« Là où la sobriété t'abandonne, s'arrête ton enthousiasme. »


HÖLDERLIN


Il existe des secrets en écriture que le lecteur assidu quête au détour d'une œuvre, de l'apprentissage d'une langue qui a pour vocation de rester unique, de ne pouvoir être remplacée, plébiscitée et qu'il ne veut pas voir dévoilés. En peinture, la tâche des secrets est toute autre; dans un premier temps, cacher le métier, dans d'autres temps, masquer l'inspiration et traiter la matière : pigments, formats, supports. Le piège de l'expressivité est toujours saillant, l'intention et l'intensité confondues une fois de plus.


Ces pièges, Guenoun ne les évite pas, il en fait son limon. Un limon de volcan éteint peint avec des cendres et du charbon de bois.L'effroi, la crainte et la compassion dont nous pourrions être victimes à la vue de ces grands formats nous jettent dans l'expectative : la douleur peut-elle être si opaque ? À quoi bon cette tourbe, comment identifier les tourments ?


La toile comme membrane d'un monde invisible, fourbu, cureté depuis la prime enfance. Que voit-on là : des photos de classe, des portraits de famille, la bouille de l'artiste, des œuvres citées : là Ingres, Goya ailleurs, des foules sans visage ...Une peinture thématique soit, qui pousse le biographique au point de non-retour où refuser la peinture est refuser l'artiste, une peinture sans défenses ou une peinture de défenses où le jeu cruel et insatiable de l'artiste consiste à mettre en joue sa vulnérabilité et la cribler de référents pas tous masqués. Rien de moins confidentiel qu'exhiber sa douleur, son mal à être, son mal à peindre. Aucune faveur ne sera acceptée ni quémandée, le déplaisir n'est pas à l'ordre du jour, si cela ne vous parle pas, tant pis. C'est là que la monstration prend toute sa grandeur. Le besoin d'être secouru, pour le moins d'être accepté voire aimé, prend plusieurs formes : quand une blessure est montrée, elle a déjà eu lieu, elle porte le témoignage de lésions et de doléances antérieures.Le nombre et la taille des cicatrices importent peu, nous assistons là en atelier ou dans les lieux d'exposition au relevé d'appentis, à ce qui subsiste de décombres une fois la couleur, la profondeur, la luxuriance châtiées.

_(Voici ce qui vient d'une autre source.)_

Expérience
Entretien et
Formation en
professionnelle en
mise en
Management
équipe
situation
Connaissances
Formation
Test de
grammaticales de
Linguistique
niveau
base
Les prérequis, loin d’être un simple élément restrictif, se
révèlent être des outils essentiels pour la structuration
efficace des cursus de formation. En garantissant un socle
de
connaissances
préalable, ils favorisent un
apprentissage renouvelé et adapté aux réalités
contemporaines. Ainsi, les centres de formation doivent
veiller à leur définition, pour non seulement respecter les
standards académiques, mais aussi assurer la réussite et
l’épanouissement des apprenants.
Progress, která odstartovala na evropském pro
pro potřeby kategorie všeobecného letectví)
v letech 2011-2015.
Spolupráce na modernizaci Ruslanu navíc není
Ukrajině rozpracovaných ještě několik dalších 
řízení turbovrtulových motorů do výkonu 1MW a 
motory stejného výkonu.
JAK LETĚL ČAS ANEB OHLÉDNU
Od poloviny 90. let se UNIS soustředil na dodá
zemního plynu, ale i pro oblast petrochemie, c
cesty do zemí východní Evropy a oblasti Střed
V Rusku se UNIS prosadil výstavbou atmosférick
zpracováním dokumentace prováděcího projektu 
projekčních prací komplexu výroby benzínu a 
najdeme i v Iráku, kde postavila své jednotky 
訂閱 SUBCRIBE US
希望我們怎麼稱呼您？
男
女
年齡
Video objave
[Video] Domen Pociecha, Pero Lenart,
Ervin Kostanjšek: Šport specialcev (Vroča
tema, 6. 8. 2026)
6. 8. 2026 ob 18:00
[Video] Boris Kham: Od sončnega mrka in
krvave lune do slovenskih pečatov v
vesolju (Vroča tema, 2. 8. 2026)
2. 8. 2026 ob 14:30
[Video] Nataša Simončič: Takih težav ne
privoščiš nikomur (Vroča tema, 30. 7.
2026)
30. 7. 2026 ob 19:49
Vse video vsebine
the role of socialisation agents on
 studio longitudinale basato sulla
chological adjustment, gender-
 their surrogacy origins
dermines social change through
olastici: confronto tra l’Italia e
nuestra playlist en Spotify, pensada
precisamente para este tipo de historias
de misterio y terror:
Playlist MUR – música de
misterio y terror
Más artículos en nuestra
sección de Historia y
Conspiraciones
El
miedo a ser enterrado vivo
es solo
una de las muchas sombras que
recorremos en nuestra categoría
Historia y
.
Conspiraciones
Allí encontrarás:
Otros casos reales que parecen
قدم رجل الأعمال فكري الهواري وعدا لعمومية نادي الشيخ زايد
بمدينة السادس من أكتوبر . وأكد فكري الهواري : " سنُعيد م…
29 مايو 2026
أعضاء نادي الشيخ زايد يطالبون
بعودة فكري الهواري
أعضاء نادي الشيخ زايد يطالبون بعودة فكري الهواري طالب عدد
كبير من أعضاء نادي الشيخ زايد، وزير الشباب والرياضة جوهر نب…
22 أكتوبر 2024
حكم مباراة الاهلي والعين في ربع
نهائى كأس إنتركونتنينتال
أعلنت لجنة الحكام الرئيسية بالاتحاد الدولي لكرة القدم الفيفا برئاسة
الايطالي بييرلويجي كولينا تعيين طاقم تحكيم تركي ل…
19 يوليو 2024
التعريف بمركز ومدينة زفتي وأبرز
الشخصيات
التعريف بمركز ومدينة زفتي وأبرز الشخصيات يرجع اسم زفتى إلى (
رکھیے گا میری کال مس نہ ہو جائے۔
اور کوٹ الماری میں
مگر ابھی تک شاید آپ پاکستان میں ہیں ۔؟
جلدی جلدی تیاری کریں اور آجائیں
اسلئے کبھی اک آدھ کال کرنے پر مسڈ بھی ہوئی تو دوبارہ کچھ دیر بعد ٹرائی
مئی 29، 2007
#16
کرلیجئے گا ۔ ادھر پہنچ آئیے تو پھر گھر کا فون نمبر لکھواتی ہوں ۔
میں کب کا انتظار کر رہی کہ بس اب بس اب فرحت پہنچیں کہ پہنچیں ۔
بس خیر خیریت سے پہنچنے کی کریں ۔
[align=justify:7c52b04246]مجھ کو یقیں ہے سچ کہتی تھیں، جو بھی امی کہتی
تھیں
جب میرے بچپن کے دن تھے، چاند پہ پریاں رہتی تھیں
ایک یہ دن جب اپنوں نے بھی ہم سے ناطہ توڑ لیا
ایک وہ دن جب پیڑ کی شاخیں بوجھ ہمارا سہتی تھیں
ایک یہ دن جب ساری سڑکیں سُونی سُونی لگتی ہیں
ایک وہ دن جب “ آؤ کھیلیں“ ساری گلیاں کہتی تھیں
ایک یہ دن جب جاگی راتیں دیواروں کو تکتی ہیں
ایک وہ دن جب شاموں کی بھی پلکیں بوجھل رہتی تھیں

C'en est fait du ravissement, de la contemption d'œuvres qui peuvent rassasier et rassurer. Etrangement, placés en porte à faux au cœur de « l'inquiétante étrangeté» chère à Freud, nous pouvons, le souffle coupé, tourner les talons ou préférer des travaux moins insolites, moins «personnels».Guenoun interroge l'antériorité de l'intériorité ou plus exactement, le passé, les événements antérieurs, les biographèmes le tarabustent tellement qu'il parvient à condamner l'acte de sublimation dans une peau de chagrin, un shiboleth. Il travaille depuis vingt ans sur l'impossible à sublimer. D'où l'on vient, que parlons-nous, où vont les morts ? Les fantômes qui hantent nos vies ont droit au chapitre. Vieilles images, cartes postales, ex-voto, photos de quotidiens, feuilles de journal, la liste des ingrédients et des textures est assez longue, par contre la gamme des sujets se veut restreinte : le premier cercle, les plus proches parents, les siens (ceux que l'on croit connaître et qui demeurent souvent les plus chargés de mystère). Les affinités avec certains artistes, Ingres ici présent par les planches de dessin de Montauban pas simplement reproduites comme exercices de style mais comme placets, comme passé de l'indicatif, créent des correspondances, un espace de collatéralité pictographique et imaginatif où subsiste toujours le douloureux problème de l'incarnation, du caractère spectral des apparitions et des disparitions, la soif d'avoir à prouver le deuil abreuvé jusqu'au vertige, jusqu'à l'opacité. Ai-je encore envie d'avoir besoin ? Le désir de ce qui a disparu, le désir de l'obsolescence, chasse la fugacité et la tempérance.


En un mot comme en cent, Guenoun ne travaille pas sur les souvenirs mais sur la mémoire chaulée. Pas la chaux vive, mais une chaux morte. Non conditionnée, non subventionnée.